Tweaking your genre is all about growing your campaign from the start and keeping it healthy as it matures. Part of ensuring this is careful cultivation of the campaign's ornamental characteristics, or trappings. Simply put, when you load up on too many unconnected trappings—no matter how cool each one is on its own—you risk campaign inconsistencies, which can lead to player confusion, their inability to suspend disbelief, and difficulty creating new and cohesive adventures.

Last week, Part 1 of Genre Tweaking advised that you start with a genre and choose a setting as the foundation for your setting. The next step is to make a list of ideas—any ideas—you want to incorporate. The diligent (and hopeful) among you will recall that each idea on that list was assigned a number from 1 to 3:

  • 1: Ideas and concepts aligned with neither the genre nor the setting
  • 2: Ideas and concepts aligned to the genre or setting
  • 3: Ideas and concepts aligned to the genre and setting

Used properly, these values will help you "apportion" your creativity so that your campaign has internal consistency. More importantly, you'll see how to use these values as your campaign grows, so that no, one "rogue" idea upsets the cohesion you've created.

Sample Idea List

Zeppelin Bomber

Zeppelin uber alles!

For convenience, here's the list of campaign ideas from last week's article:

  • Platoons of Undead (2)
  • Demonic commanders in old castles (2)
  • German vs. Allied infantry fighting in trenches (3)
  • Allied commandos (3)
  • Alchemical potions (1)
  • Zardoz cave and requisite ~Sean Connery~ guardians (1)
  • A sect of demonic cultists (2)
  • Tricked-out zeppelins that serve as aircraft carriers, gun platforms, transports, and high-altitude exploration vehicles (2)
  • An ancient fighting order dedicated to warding demons (2)
  • Magic weapons designed to defeat undead and demons (1)
  • Dungeon crawls(1)
  • Teleportation gates (1)

The more closely tied an idea is to the genre and setting, the higher the value. Conversely, the more disconnected an idea is, the lower the value. This is where we start using "math."

Campaign Triads

One of something—a single instance or example—is, in absence of related factors, an anomaly. Two of something, or a relationship between a pair of things, is enough for it to be taken seriously. But arguably, three is the minimum number required to establish credibility.

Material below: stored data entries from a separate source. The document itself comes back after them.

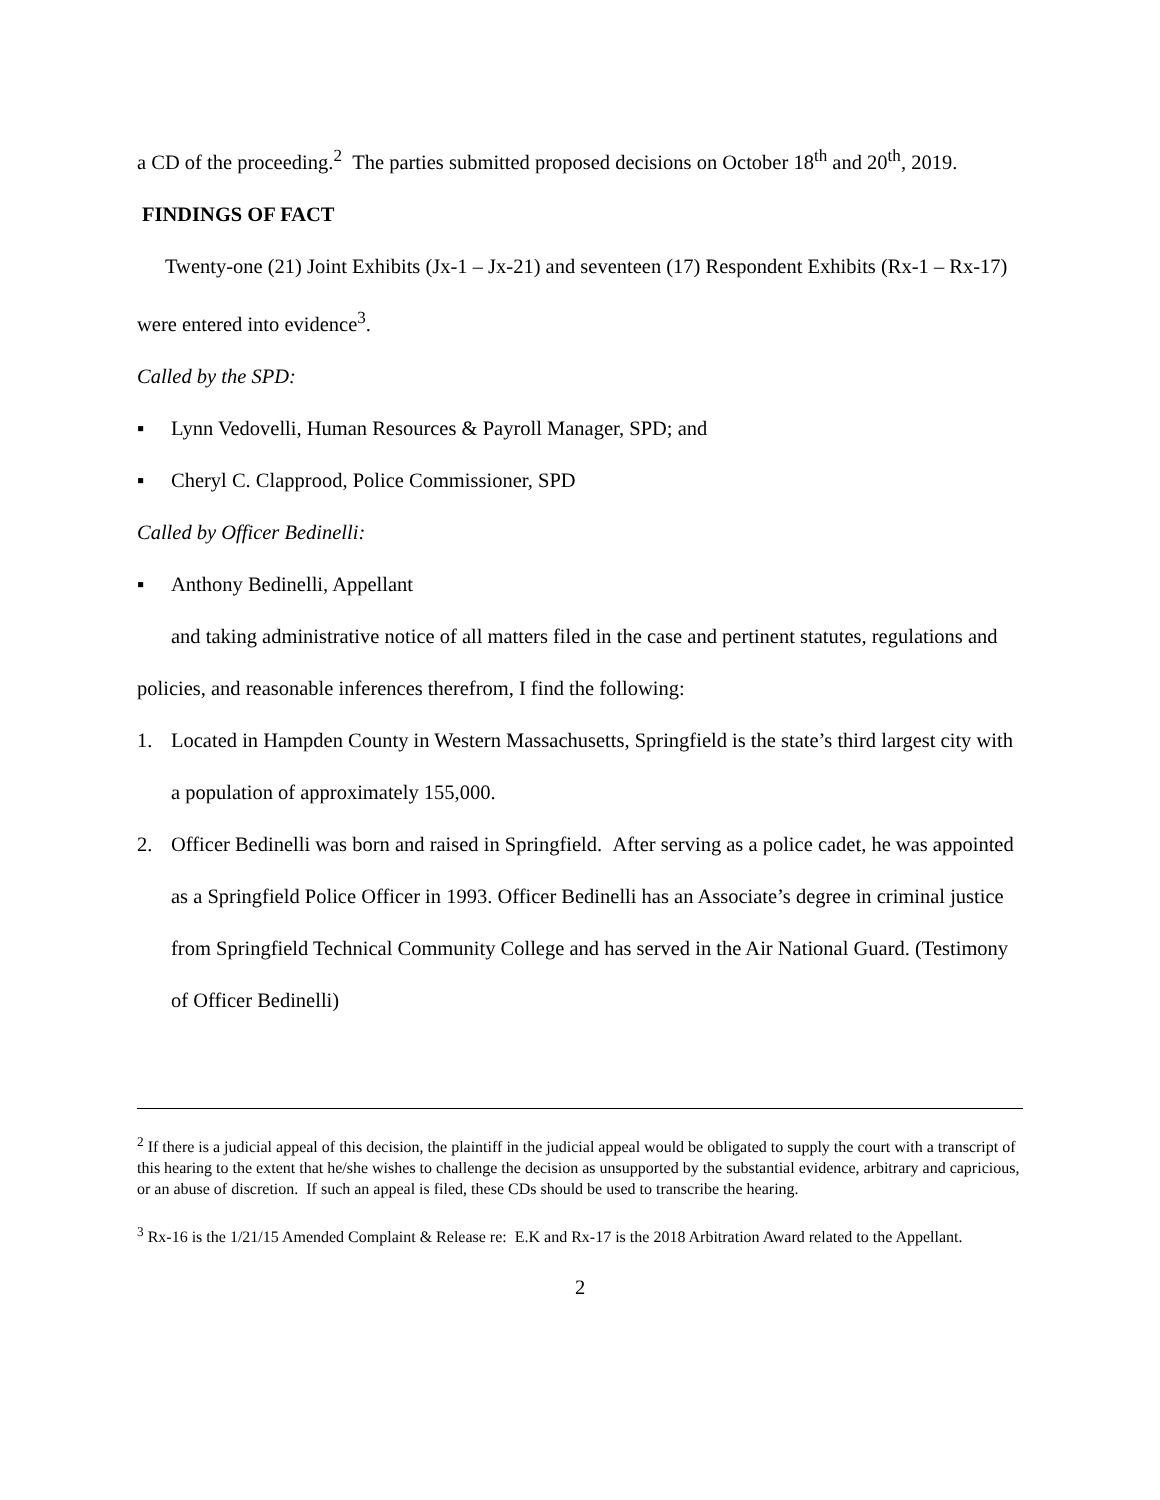a CD of the proceeding.<sup>2</sup> The parties submitted proposed decisions on October 18<sup>th</sup> and 20<sup>th</sup>, 2019.
FINDINGS OF FACT
Twenty-one (21) Joint Exhibits (Jx-1 – Jx-21) and seventeen (17) Respondent Exhibits (Rx-1 – Rx-17) were entered into evidence<sup>3</sup>.
Called by the SPD:
▪ Lynn Vedovelli, Human Resources & Payroll Manager, SPD; and
▪ Cheryl C. Clapprood, Police Commissioner, SPD
Called by Officer Bedinelli:
▪ Anthony Bedinelli, Appellant
and taking administrative notice of all matters filed in the case and pertinent statutes, regulations and policies, and reasonable inferences therefrom, I find the following:
1. Located in Hampden County in Western Massachusetts, Springfield is the state’s third largest city with a population of approximately 155,000.
2. Officer Bedinelli was born and raised in Springfield. After serving as a police cadet, he was appointed as a Springfield Police Officer in 1993. Officer Bedinelli has an Associate’s degree in criminal justice from Springfield Technical Community College and has served in the Air National Guard. (Testimony of Officer Bedinelli)
<sup>2</sup> If there is a judicial appeal of this decision, the plaintiff in the judicial appeal would be obligated to supply the court with a transcript of this hearing to the extent that he/she wishes to challenge the decision as unsupported by the substantial evidence, arbitrary and capricious, or an abuse of discretion. If such an appeal is filed, these CDs should be used to transcribe the hearing.
<sup>3</sup> Rx-16 is the 1/21/15 Amended Complaint & Release re: E.K and Rx-17 is the 2018 Arbitration Award related to the Appellant.
2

Campaign cohesion is established through the relationships shared by its components: Villain A is looking for Item B, which is hidden in Location C. Alternatively, Hero D is wielding Weapon E, which was stolen from Villain A. String enough of these together, and you end up with a web of connected ideas—tug on one element, and all sorts of people, places, and things start to feel the pull. In the end, it really doesn't matter what you put in your campaign: if you weave into the existing web, chance are that it'll probably work.

The Campaign Triad is a construct based on this loose (but intuitive?) premise. In short, a Triad is a threesome of ideas, a little triangle of plot potential, just waiting to be nurtured.

You need 3 ideas from your list to create each Triad. Each idea in the Triad must be related to the other two, but the nature of that relationship is entirely up to you—you can use whatever connection is most appealing to your various senses of logic, consistently, creativity, fun, or the bizarre. When you're creating Triads, there are only two rules:

  1. The sum of the ideas in each Triad must be at least 5 (and probably less than 8), and
  2. An idea cannot appear in more Triads than its value (i.e., 1, 2, or 3)

Add a tick mark next to each idea to track how often you use it. Note also that these constraints may prevent you from including all your ideas in the first pass. That's fine—you'll have a chance to use them later.

Arranged this way, each Triad ensures that disconnected ideas (i.e., those with values of 1) are supported by connected ideas (i.e., those with values of 2 or 3). The Triad also limits the occurrence of disconnected ideas, but promotes the recurrence of concepts appropriate to the genre and setting. Finally, this construct makes sure that no idea—regardless of how fanciful or commonplace—is left unconnected to the campaign as a whole. In this way, the Triads result in a campaign structure that is greater than the sum of its parts.

Example Time

WWI British machine gunners

Let's use silver bullets!

Using the idea list above, here are my Triads:

  • German and allied infantry are locked in a trench warfare stalemate (3), directed by demonic commanders (2) who control and construct teleportation gates across the countryside (1) [Triad total = 6]
  • Sects of demon-worshiping cultists (2) is raising platoons of undead (2) through a secret alchemical process (1) [Triad total = 5]
  • Demonic commanders (2) use their powers to create advanced and multi-purpose zeppelins (2) in an effort to break the trench stalemate (3) [Triad total = 7]
  • An ancient order of demon-hunters (2) is composed of Zardoz dudes (1) who are sworn enemies of the demonic cultists (2) [Triad total = 5]
  • An elite unit of Allied commandos (3) pilots a captured zeppelin (2) and is known to wield magic weapons against undead (1) [Triad total = 6]
  • German trenches (3) link to larger underground dungeons (1), where undead platoons are raised and held in reserve (2) [Triad total = 6]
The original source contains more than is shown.